**Problems to work on**
[1] In the text about Pannunzi, how much cocaine was he trading each month at the height of his criminal career?
[2] List every place the text about Pannunzi names as a location of his investments in property and precious stones.
[3] Echo the text about Pannunzi from "At the height" to "the Medellín Cartel.".

**Text**
[Start of Attachment]

At the height of his criminal career, he was trading 1,500 to 2,000 kilograms of cocaine a month. On a tapped phone, he was overheard boasting of the ease and confidence with which he handled his Colombian suppliers. To reinforce the bonds with his Colombian suppliers, Pannunzi arranged his son Alessandro Pannunzi's marriage with a notorious family from the Medellín Cartel.

==First arrest, in Colombia==
He was first arrested on January 28, 1994, in Medellín, Colombia, while attending the funeral of a Colombian friend. He had tried to bribe the policeman who arrested him offering one million US dollars. When he was visited in prison by an Italian police officer he boasted about the huge investments in property and precious stones in Canada, Australia, Medellín and Rome. He had unrestricted use of a cellular phone throughout the year he spent in prison in Colombia before his extradition to Italy, and hence was able to continue his business.

[End of Attachment]

(Page images and extracted text)
[Start of Attachment]

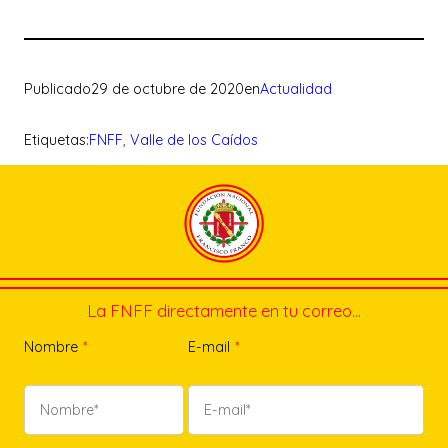
Publicado
29 de octubre de 2020
en
Actualidad
Etiquetas:
FNFF
, 
Valle de los Caídos
La FNFF directamente en tu correo…
Nombre
*
E-mail
*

[End of Attachment]

**Problem solutions**
[1] 1,500 to 2,000 kilograms of cocaine a month.

[2] Canada, Australia, Medellín, Rome

[3]
At the height of his criminal career, he was trading 1,500 to 2,000 kilograms of cocaine a month. On a tapped phone, he was overheard boasting of the ease and confidence with which he handled his Colombian suppliers. To reinforce the bonds with his Colombian suppliers, Pannunzi arranged his son Alessandro Pannunzi's marriage with a notorious family from the Medellín Cartel.